Managing Power Undercurrents in a Budget Meeting

July 2, 2018

Managing Power Undercurrents in a Budget Meetingbudget

In a previous post, you tried to get the budget for a new project but got snookered by the others at the meeting (your boss Alicia and your peer managers, Dante and Marguerite). Is there any way you could have better the outcome of having to fund the project from your existing budget?

Preparing to meet power undercurrents

There is a charming, naïve and completely wrong idea that, even with important issues, you can wing it. You can’t. Just hoping for the best is not a plan. You need to think through the issue before you engage with others who also have a stake in the outcome of the discussion.

I don’t say that you have to do this for every meeting, but you need to in the case we’re talking about, you probably do. Budget, and its discussions, is pointy end of the spear in any organization. Everyone will arrive ready to defend their piece of it and, if possible, increase it. The power undercurrent will be running fast and strong. You’ll get swept under unless you prepare yourself.

Questions to ask yourself before the budget meeting

In the earlier post, you made the assumption that you could get the money you needed from your boss’ special project fund but were wrong.

Here are some general issues you should have considered prior to the meeting. I’ll give you the analysis for the meeting depicted in the earlier post.

How much money will you need? 500,000. Make sure you know the breakdown of this figure into specific items and their cost.

From where do you want to get the money?

  • Why would Alicia give you the money? She wants the project done.
  • How would the other managers feel? Is Alicia favoring you by doing that? Is this a sign to pay attention to?
  • How would Alicia feel? She might also be worried that it looks like favoritism.

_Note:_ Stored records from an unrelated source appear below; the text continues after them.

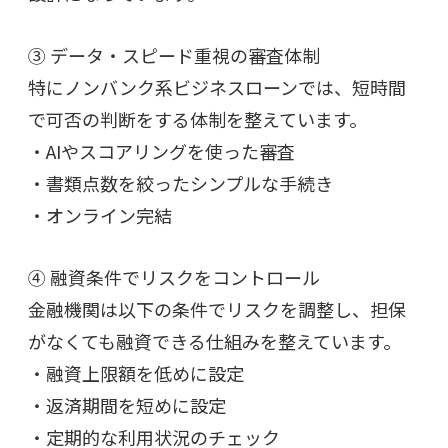
③ データ・スピード重視の審査体制
特にノンバンク系ビジネスローンでは、短時間
で可否の判断をする体制を整えています。
・AIやスコアリングを使った審査
・書類点数を絞ったシンプルな手続き
・オンライン完結
④ 融資条件でリスクをコントロール
金融機関は以下の条件でリスクを調整し、担保
がなくても融資できる仕組みを整えています。
・融資上限額を低めに設定
・返済期間を短めに設定
・定期的な利用状況のチェック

What is your fallback position if Alicia doesn’t give you the money? Ask for the money from the other managers’ budgets.

  • What arguments will the others make to resist the budget cuts? Already cut to the bone; the sky will fall in; you shouldn’t have gotten the project to begin with.
  • How could you counter them? Project important for the company; if successful, will make more money available for all; don’t rehash old decisions.

How much can you (really) afford within your present budget to fund? Keep this figure in your back pocket. You’ll probably want to argue that all of the money come from other sources than yours, but if that doesn’t work, you need to know how much you can actually give.

Why is this good for the company? Move deeper into digital presence; attract new customers; create more business downstream.

Are there any aspects of the project which would incline the other managers to support giving you some of their budget?  Future considerations; trading something wanted by the others; appeal to greater good?

If you spend some time working through these issues and any others that occur, you are in a better position to be successful in the upcoming meeting. You will have thought through how the undercurrent of wanting to obtain and retain power (in this case, money) might well operate in the meeting.